B - Un affaiblissement du principe par la substitution du principe d’égale concurrence entre les opérateurs économiques
—> L’interdiction qui pendant longtemps a pesé sur les personnes publiques, d’exercer ou de soutenir des activités industrielles ou commerciales était liée à l’inégalité que leur statut risquait d’introduire à leur profit et cela au détriment des entreprises, car elles fausseraient la concurrence, défavorisant l’initiative privée.
—> L’égalité est devenue une condition même de la légalité des interventions publiques concurrençant l’initiative privée.
« Le droit de l’intervention économique publique, qui reposait sur un principe de non-concurrence entre les activités publiques et privées, cherche désormais un nouveau fondement dans le principe d’égale concurrence entre les opérateurs économiques intervenant sur un marché, quel que soit leur statut public ou privé », CE, 2000 « Société Jean-Louis Bernard Consultants ».
—> Principe de concurrence admis par le CE, 2006, « Ordre des avocats du barreau de Paris » qui a considéré que l’autorité publique peut légalement prendre en charge une activité économique si elle le fait dans le respect de la liberté du commerce et de l’industrie et que pour intervenir sur un marché elle son intervention doit « se réaliser suivant les modalités telle qu’en raison de la situation particulière dans laquelle se trouverait cette personne publique par rapport aux autres opérateurs agissant sur le même marché, elle fausserait le libre jeu de la concurrence sur celui-ci ».
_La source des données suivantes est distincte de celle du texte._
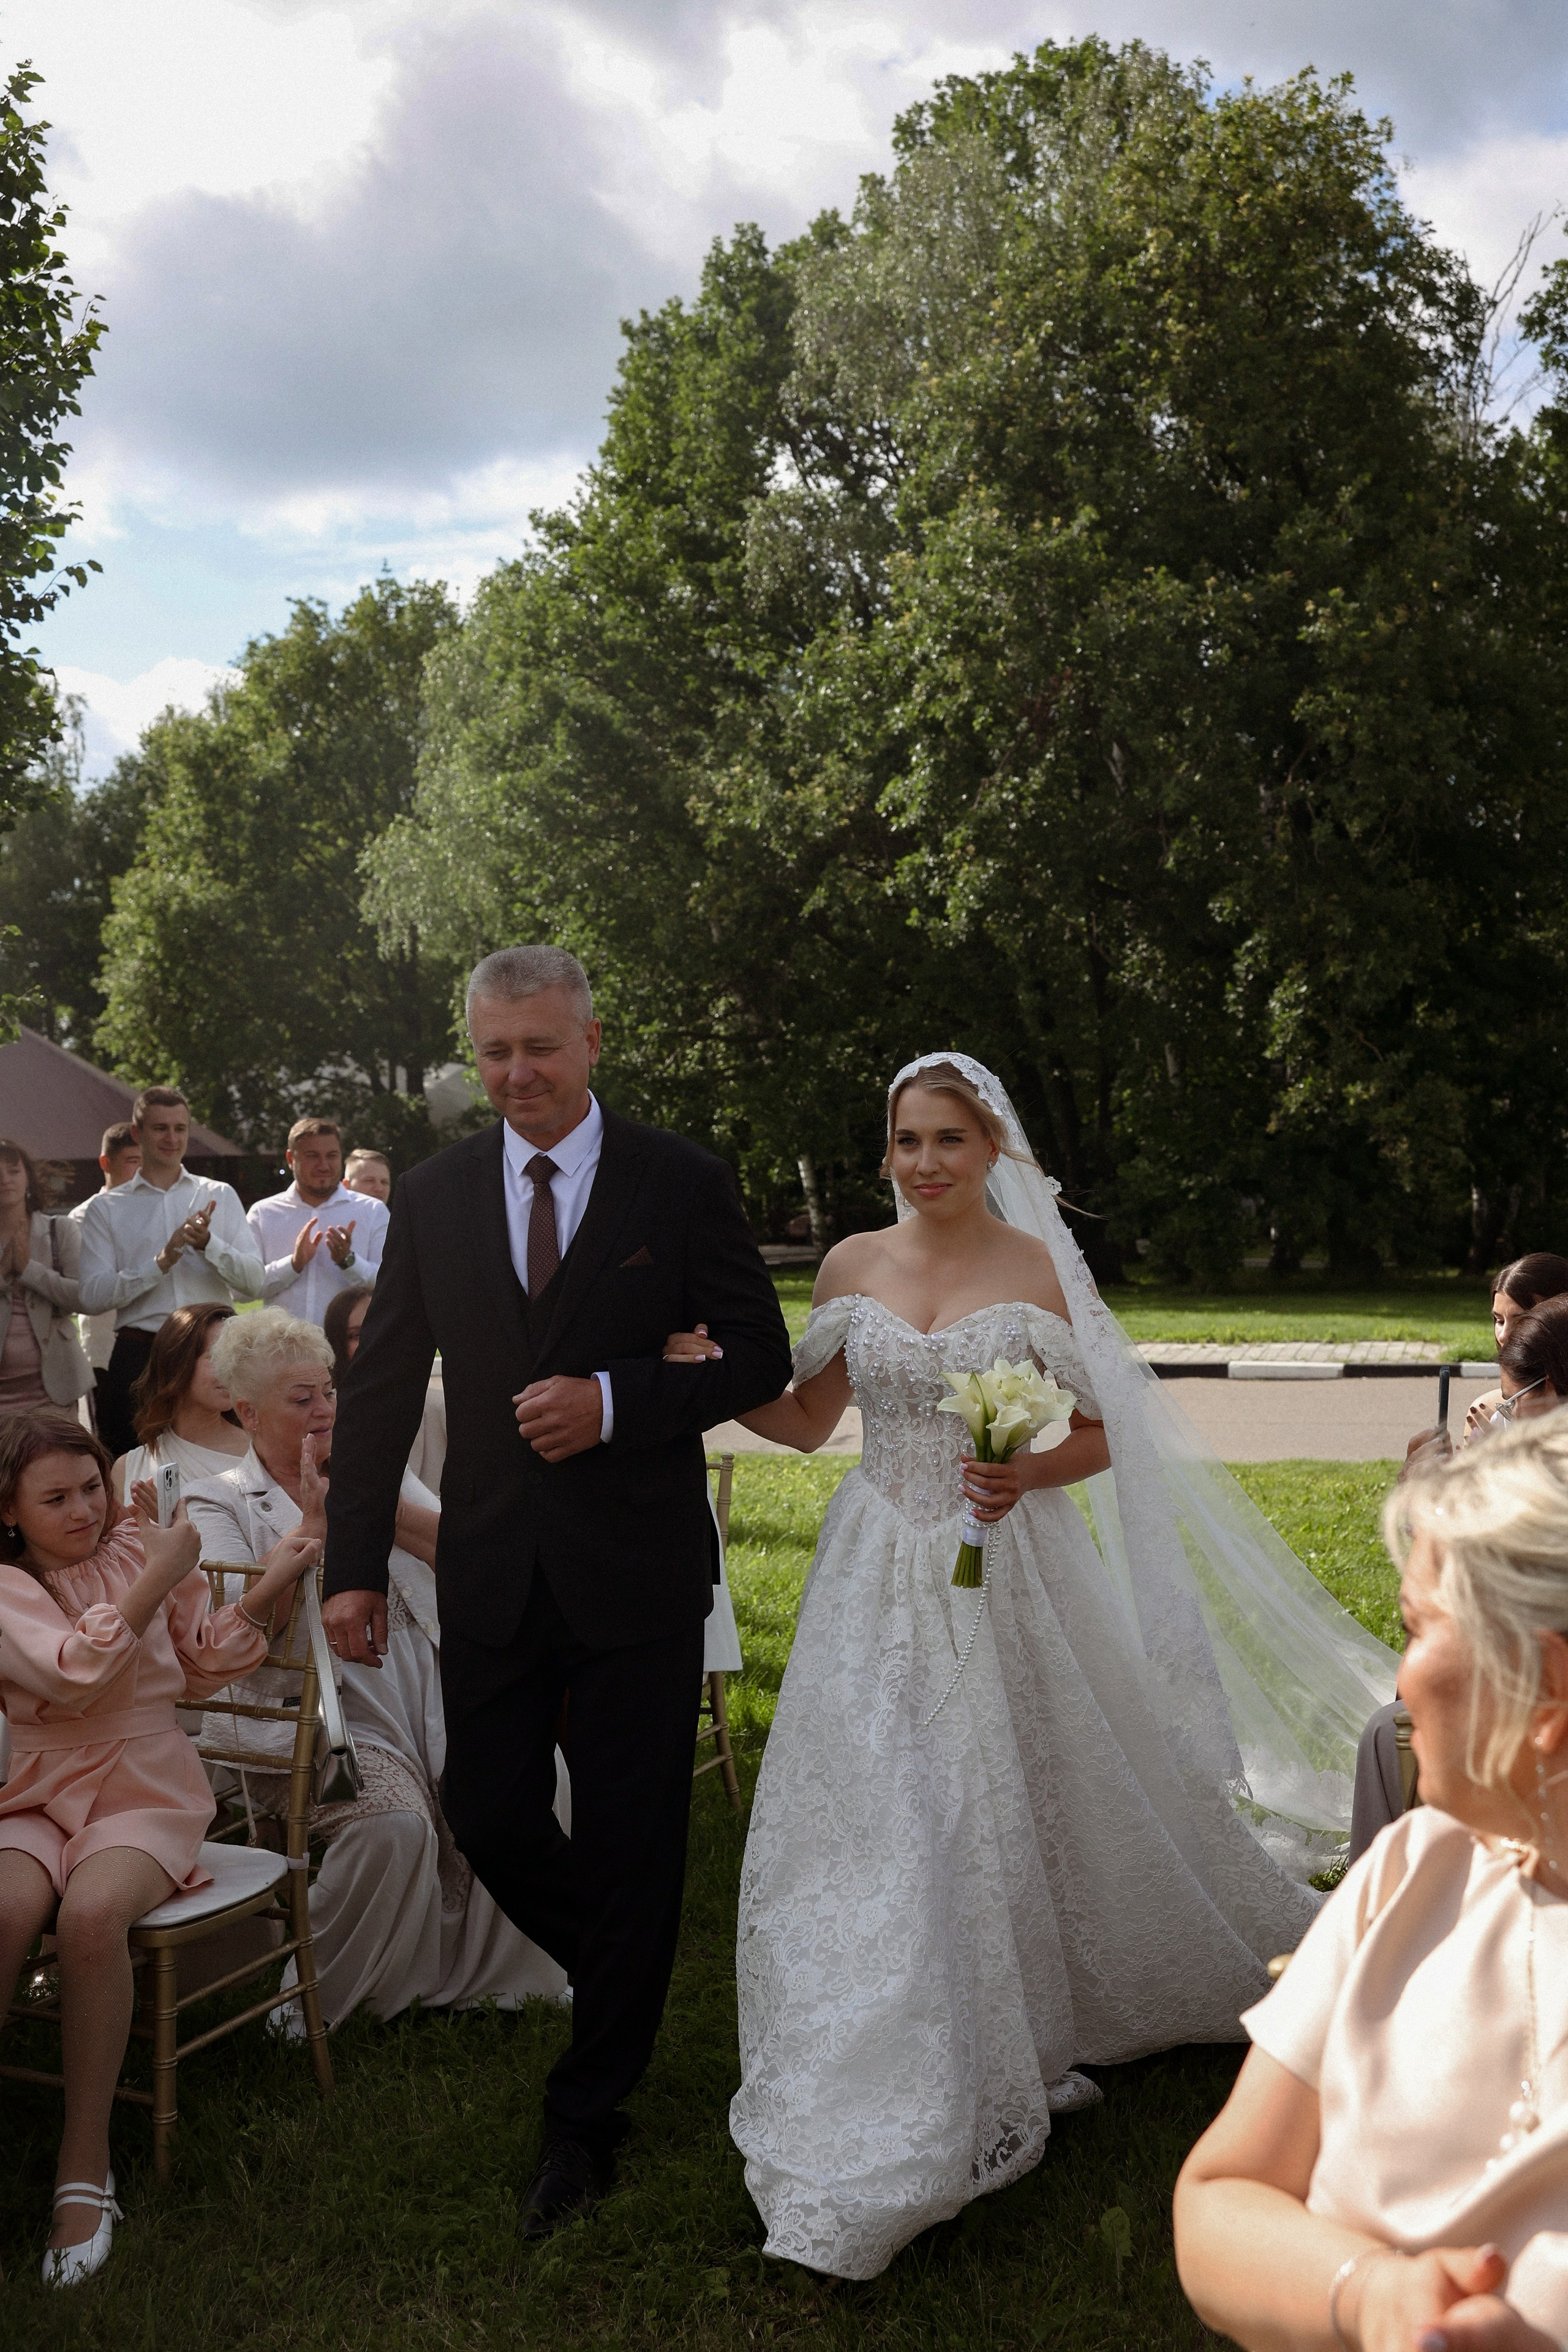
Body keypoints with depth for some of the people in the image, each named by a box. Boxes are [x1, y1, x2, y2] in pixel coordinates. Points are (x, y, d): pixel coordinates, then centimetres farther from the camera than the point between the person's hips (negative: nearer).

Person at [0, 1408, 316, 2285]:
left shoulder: (139, 1546, 7)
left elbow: (200, 1666, 17)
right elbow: (74, 1671, -17)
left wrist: (270, 1587, 4)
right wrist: (158, 1578, -13)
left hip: (146, 1793, 0)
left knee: (91, 1913, -31)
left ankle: (87, 2166, -18)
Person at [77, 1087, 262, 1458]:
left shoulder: (220, 1196, 13)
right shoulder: (105, 1208, 9)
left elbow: (254, 1283, 4)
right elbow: (91, 1297, -3)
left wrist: (209, 1243, -12)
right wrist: (161, 1262, -12)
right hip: (139, 1354, -1)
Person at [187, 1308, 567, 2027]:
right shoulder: (219, 1504, 9)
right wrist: (314, 1523, -8)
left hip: (432, 1688, 4)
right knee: (395, 1826, -31)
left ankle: (486, 1973, 0)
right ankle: (323, 1997, -6)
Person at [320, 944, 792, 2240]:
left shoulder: (682, 1182, -5)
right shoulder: (435, 1194, 3)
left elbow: (762, 1356, -4)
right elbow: (383, 1387, 6)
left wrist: (615, 1400, -18)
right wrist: (356, 1564, 3)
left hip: (638, 1573, -3)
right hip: (492, 1574, 3)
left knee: (630, 1846, 6)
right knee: (489, 1818, 8)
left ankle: (588, 2116, 25)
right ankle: (625, 1981, 39)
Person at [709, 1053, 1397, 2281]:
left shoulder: (1038, 1269, -5)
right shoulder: (853, 1266, 3)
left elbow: (1103, 1437, 0)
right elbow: (807, 1418, 9)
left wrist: (1027, 1476, -19)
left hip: (1007, 1576, -2)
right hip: (884, 1582, 2)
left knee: (1020, 1802, 6)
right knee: (880, 1823, 4)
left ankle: (1038, 2032, 32)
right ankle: (895, 2098, 24)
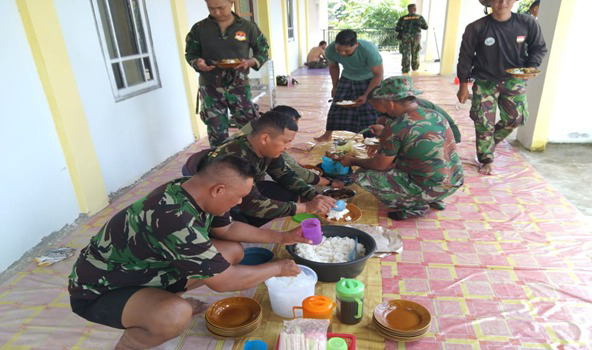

Il serait donc difficile d'affirmer que la jurisprudence de « Commune de Mercoeur » est dépassée car le principe de liberté du commerce et de l'industrie, qui avait pourtant pour objectif d'éviter que les personnes publiques concurrencent les personnes privées, et semble être remis en cause par certaines décisions du Conseil d'Etat. Cependant, certains textes législatifs et certaines décisions du Conseil d'Etat continuent de s'y référer. Ainsi, l’évolution jurisprudentielle pourrait aboutir à substituer le principe de non-concurrence entre personnes publiques et privées à celui d'une égale concurrence entre celles-ci.